# REQUIRED TASKS
1. Print the Higgins commentary, starting with "None of that" and going on through "doesn’t do bumpy.".
2. In the Higgins commentary, where was Higgins when he cut a video about the danger a totalitarian government can pose?

# DOCUMENT EXTRACT
-- Opening Marker --

The problem comes in the execution.

If you’re going to go the route of hitting Higgins based on an impression, you’ve decided you’re going to make a funny ad. So that means you’re going to satirize him and pick out gaffes and embarrassing things you can pop him with, and maybe that’s a string of ads you’re going to rotate in which make fun of a different thing each time. And there are maybe a few items – Higgins getting screamed at by AOC for arguing with that insane woman who wants to shut down Louisiana’s petrochemical industry is one, though most people backed him in that case, or maybe when he got in a little trouble because he went to Auschwitz and cut a video talking about the danger a totalitarian government can pose and in some quarters they found that disrespectful. And there was his tough talk about a Black Lives Matter-style group which threatened to demonstrate around Lafayette brandishing guns in an effort to intimidate police who killed a street criminal on a rampage.

None of that stuff really put Higgins in the wrong, but maybe it was bumpy. Your play would be to say you’d rather have somebody who doesn’t do bumpy.

-- Closing Marker --

# DATASET

-- Opening Marker --

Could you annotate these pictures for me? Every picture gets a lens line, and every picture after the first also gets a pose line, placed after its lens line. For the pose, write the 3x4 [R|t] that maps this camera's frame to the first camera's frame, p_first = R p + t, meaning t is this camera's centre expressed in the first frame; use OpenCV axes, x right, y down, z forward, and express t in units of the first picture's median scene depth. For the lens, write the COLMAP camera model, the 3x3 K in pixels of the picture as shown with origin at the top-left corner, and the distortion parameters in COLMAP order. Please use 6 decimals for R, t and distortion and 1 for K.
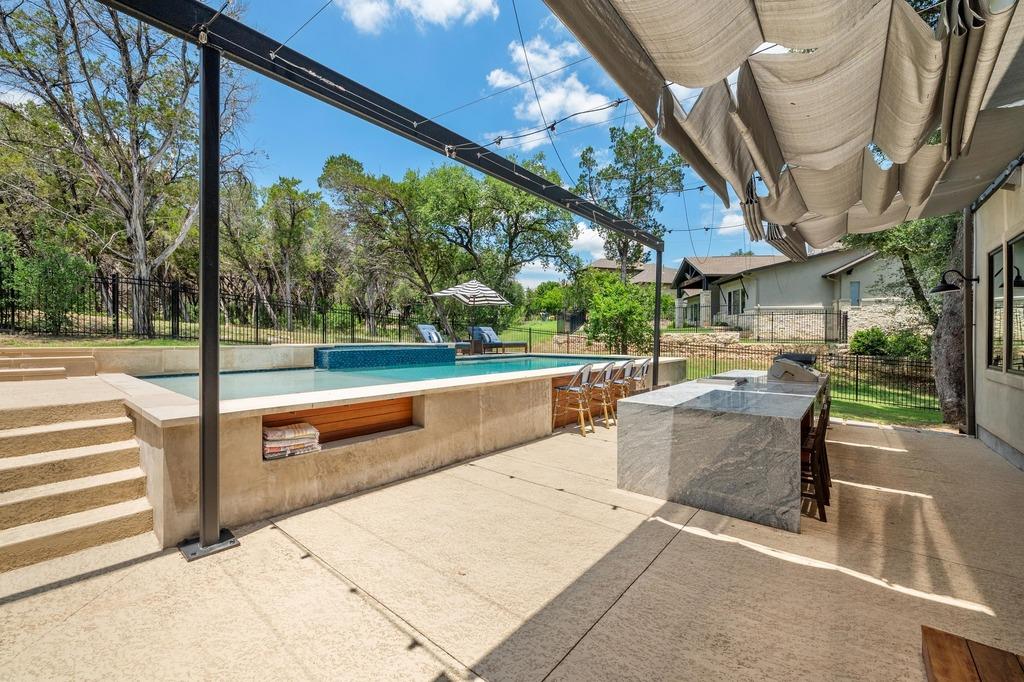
lens RADIAL K [[407.3, 0, 509.7], [0, 407.3, 340.8], [0, 0, 1]] dist [-0.001128, -0.000028]
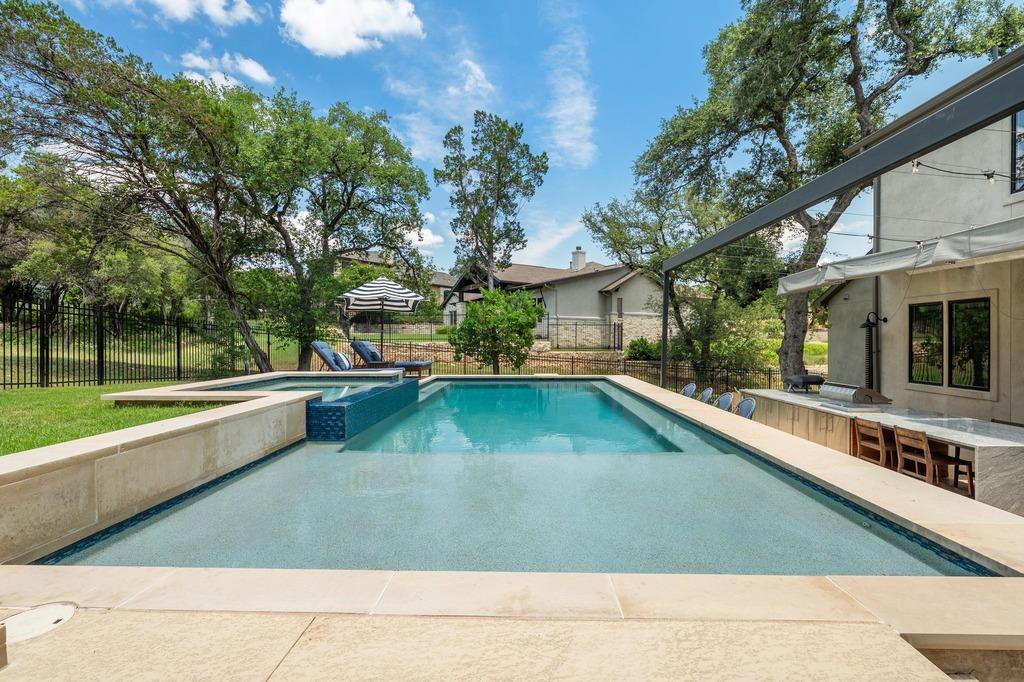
lens RADIAL K [[461.0, 0, 509.2], [0, 461.0, 338.7], [0, 0, 1]] dist [-0.002397, -0.000081]
pose [[0.787599, -0.001979, 0.616185, -0.235093], [0.006761, 0.999962, -0.005431, -0.021271], [-0.616152, 0.008443, 0.787582, 0.138619]]
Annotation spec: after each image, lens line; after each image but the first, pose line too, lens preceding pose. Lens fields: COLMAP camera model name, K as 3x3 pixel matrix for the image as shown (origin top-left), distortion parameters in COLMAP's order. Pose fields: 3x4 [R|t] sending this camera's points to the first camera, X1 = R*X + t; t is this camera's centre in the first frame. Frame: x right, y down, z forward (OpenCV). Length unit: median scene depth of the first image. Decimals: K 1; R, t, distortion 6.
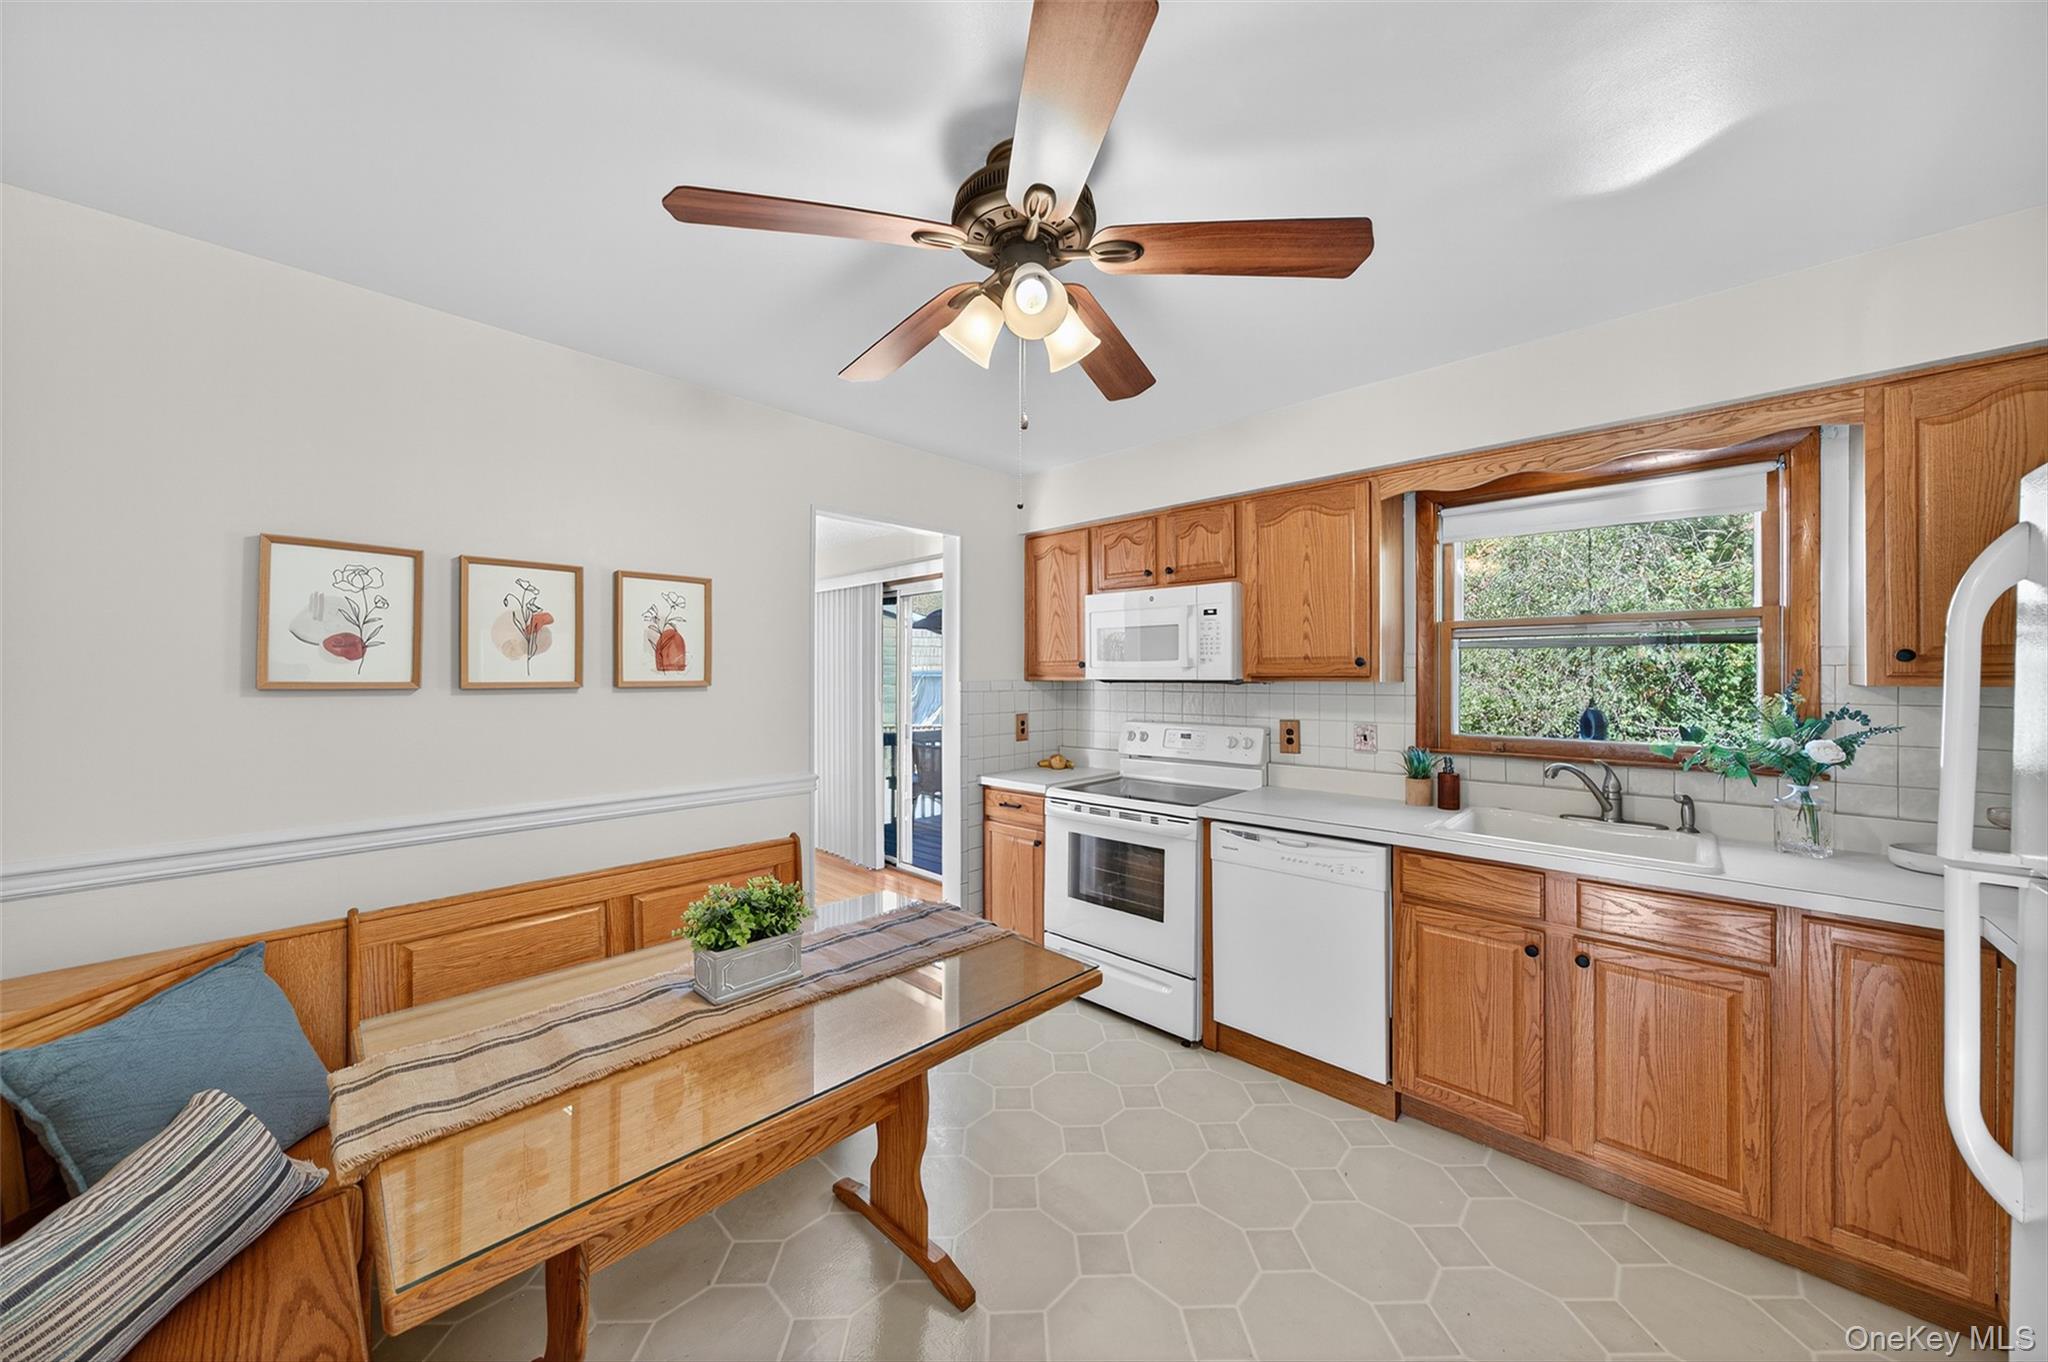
lens RADIAL K [[703.9, 0, 1013.8], [0, 703.9, 679.5], [0, 0, 1]] dist [0.000048, 0.000024]
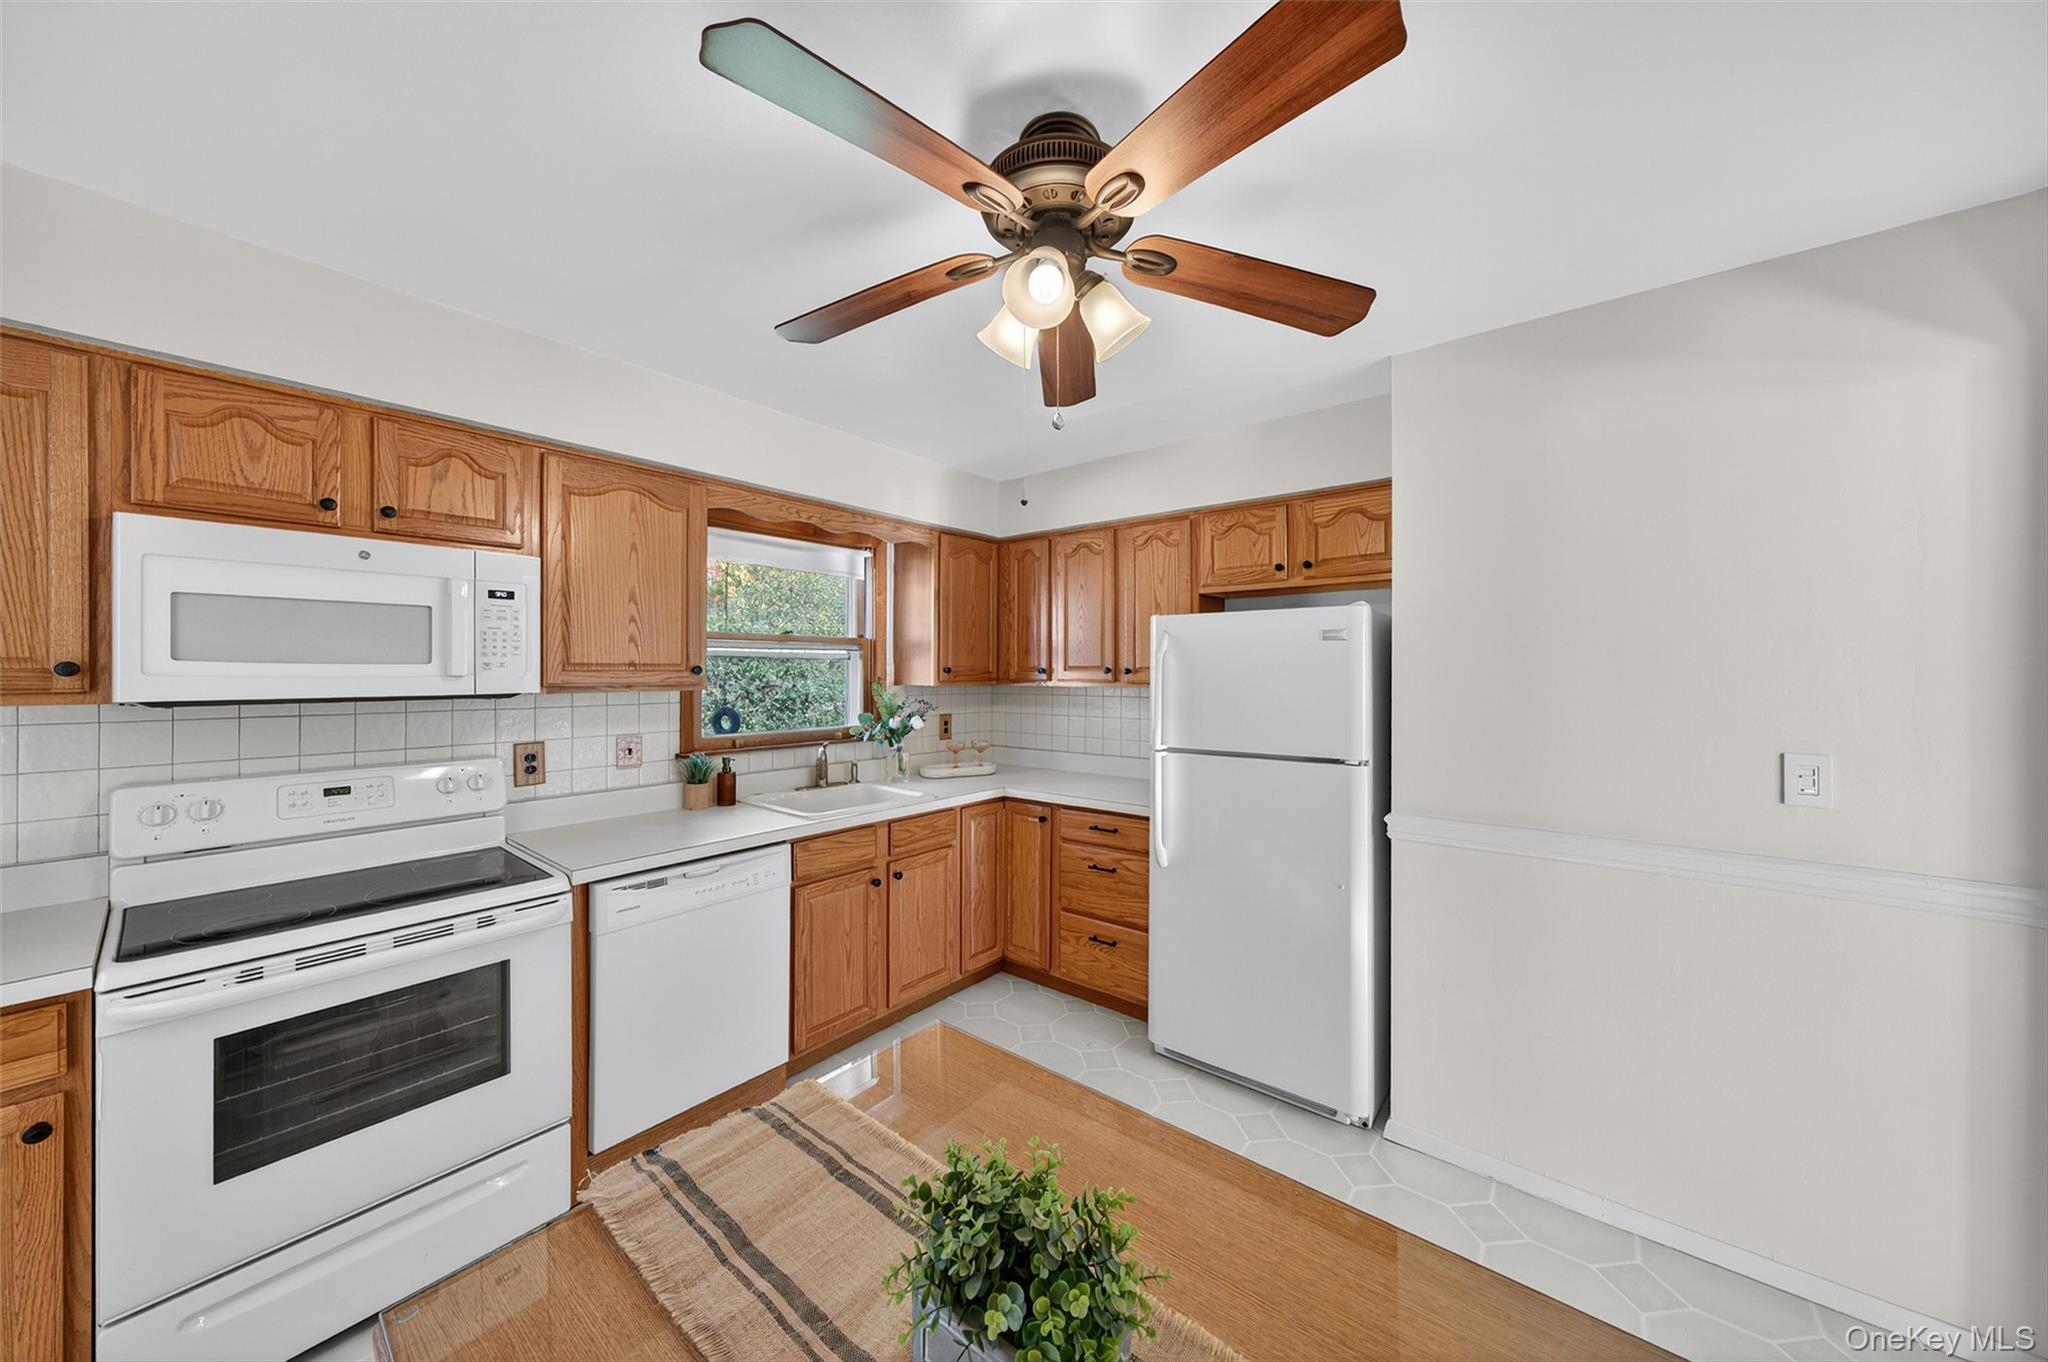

-- Closing Marker --

# SOLUTION SET
1.
None of that stuff really put Higgins in the wrong, but maybe it was bumpy. Your play would be to say you’d rather have somebody who doesn’t do bumpy.

2. Auschwitz.